Dielectric Mechanisms and Health State Estimation for High-Voltage XLPE Cable Insulation Under Nonuniform Thermal Aging

High-voltage (HV) crosslinked polyethylene (XLPE) cables are subjected to electrothermal stress gradients during service, which often leads to nonuniform degradation within insulation systems, significantly affecting their endurance, resilience, and overall lifetime. This article presents a comprehensive study of dielectric mechanisms and health state estimation of XLPE insulation under nonuniform thermal aging, with a particular emphasis on 500 kV XLPE cables. First, the distinct effects of uniform versus nonuniform thermal aging mechanisms on XLPE systems are compared through selected five combinations in two groups.
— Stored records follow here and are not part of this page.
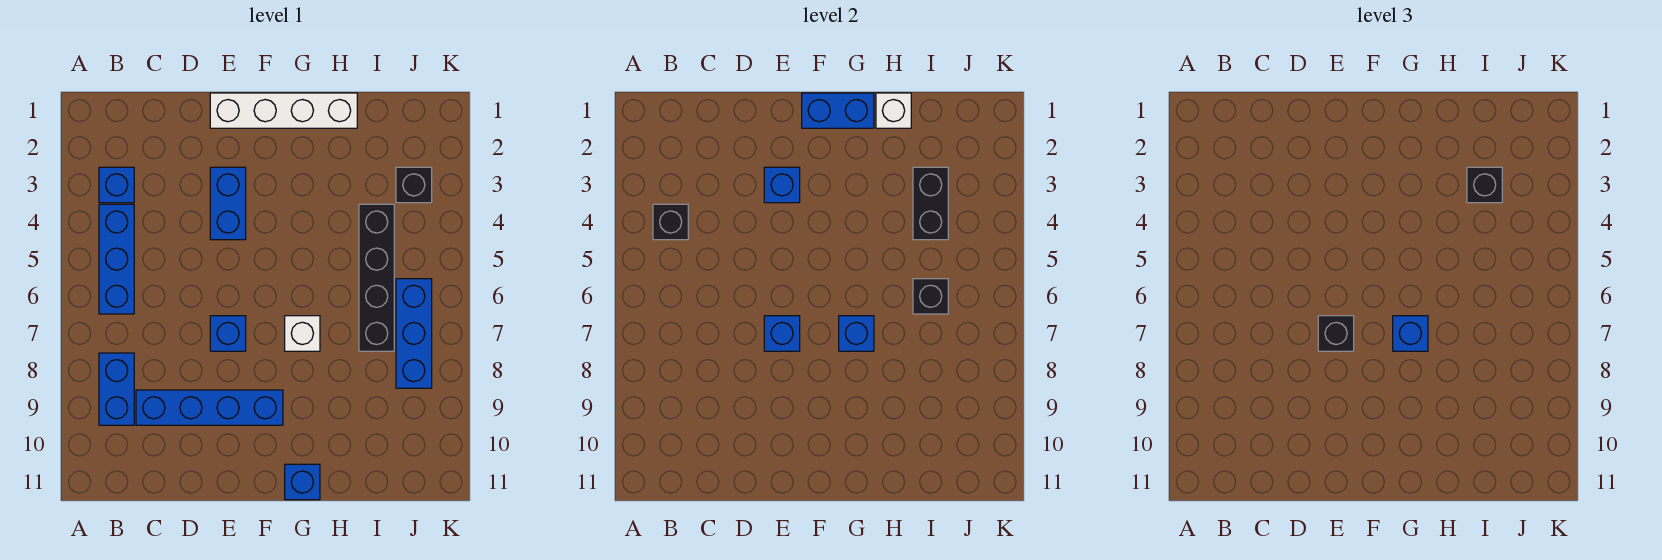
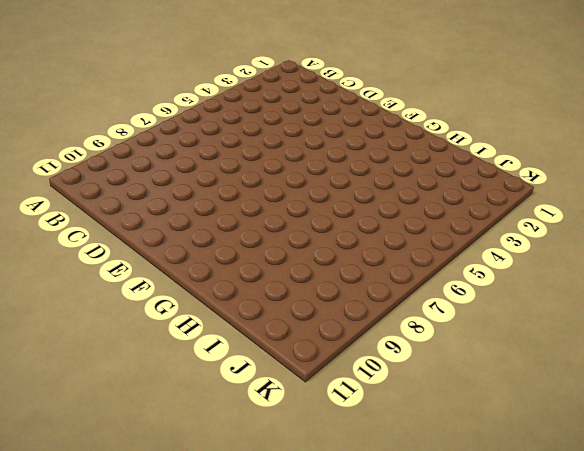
none -> blue 1x1 brick [99,167,134,203]
none -> blue 1x3 brick [99,204,134,314]
none -> blue 1x2 brick [99,353,134,425]

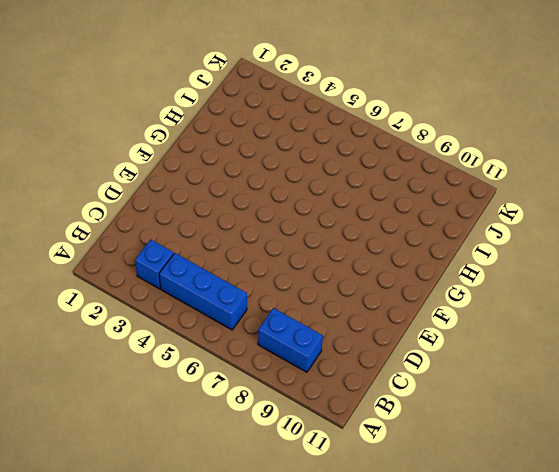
none -> blue 1x4 brick [136,390,283,425]
none -> white 1x4 brick [210,93,357,128]
none -> blue 1x2 brick [210,167,246,240]

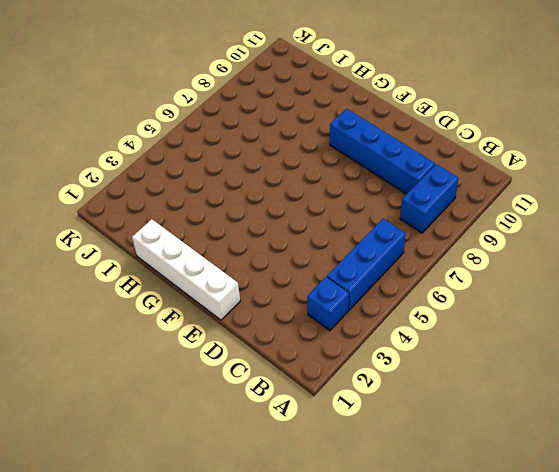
none -> blue 1x2 brick [210,167,246,240]
none -> blue 1x1 brick [210,316,246,351]
none -> white 1x1 brick [285,316,320,351]

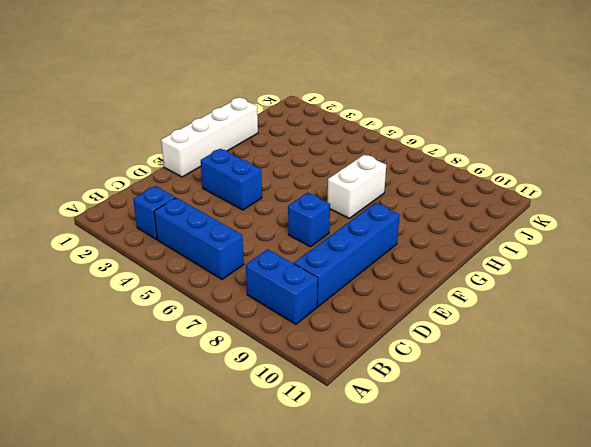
white 1x2 brick [327,155,386,218] -> white 1x1 brick [285,316,320,351]
none -> blue 1x1 brick [285,464,320,500]
none -> black 1x4 brick [359,204,394,351]
none -> black 1x1 brick [396,167,432,203]

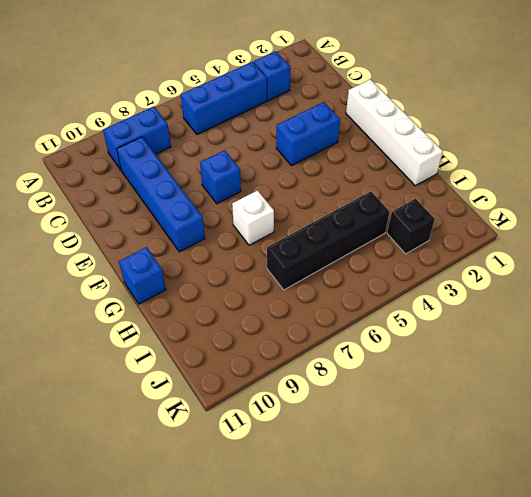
none -> blue 1x3 brick [396,279,432,388]
none -> black 1x1 brick [653,204,688,240]
none -> blue 1x1 brick [764,167,800,203]

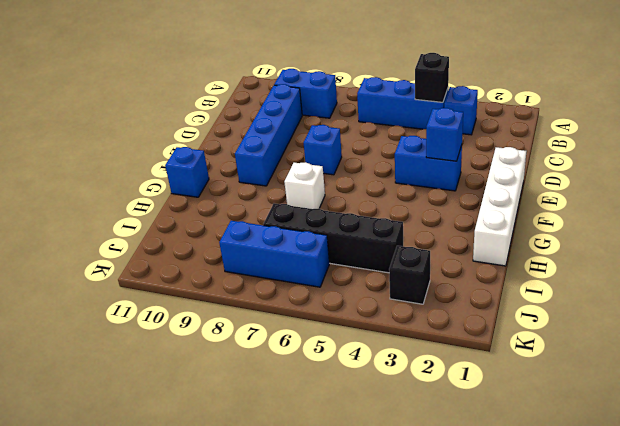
none -> blue 1x1 brick [764,316,800,351]
none -> blue 1x2 brick [802,93,874,128]
none -> blue 1x1 brick [839,316,874,351]

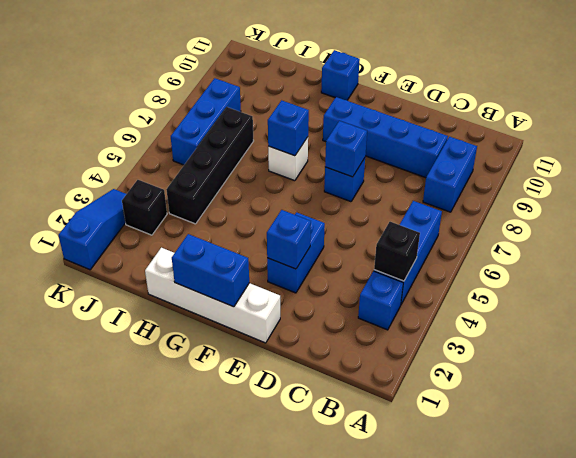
blue 1x3 slope [59,189,126,270] -> none
none -> white 1x1 brick [876,93,911,128]
none -> black 1x2 brick [913,167,948,240]
none -> black 1x1 brick [913,279,948,314]

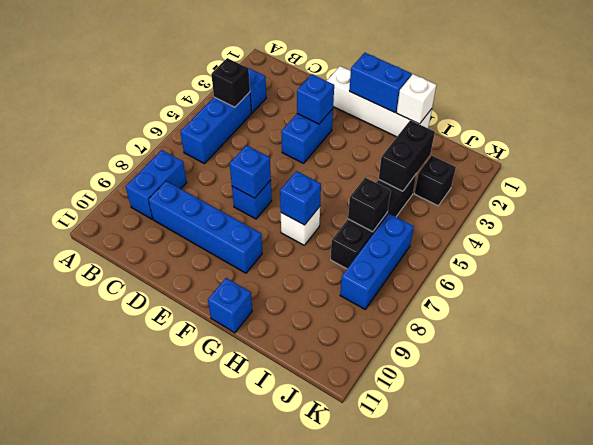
none -> black 1x1 brick [1318,316,1354,351]
none -> blue 1x1 brick [1393,316,1428,351]
none -> black 1x1 brick [1467,167,1502,203]

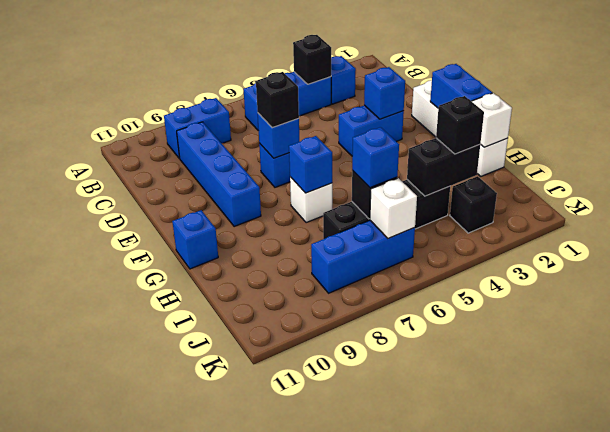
blue 1x1 brick [352,127,399,188] -> blue 1x1 brick moved to [1393,316,1428,351]
white 1x1 brick [370,178,417,238] -> none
Furthermore, the mechanisms by which nonuniform thermal aging influences XLPE insulation systems are revealed using three dielectric analysis techniques. Additionally, this work innovatively introduces a quantitative framework for the health state estimation of XLPE cable insulation under nonuniform thermal aging, utilizing the previously developed equivalent circuit model that incorporates a fractional-order circuit module (FOCM). The aging features extracted from the FOCM are utilized to develop health state estimation models for XLPE insulation under different nonuniform thermal aging conditions. The performance and limitations of health estimation models are discussed using a stacked XLPE system. This study deepens the understanding of nonuniform thermal aging mechanisms and provides insights to support condition-based maintenance of HV cable insulation under complex aging conditions.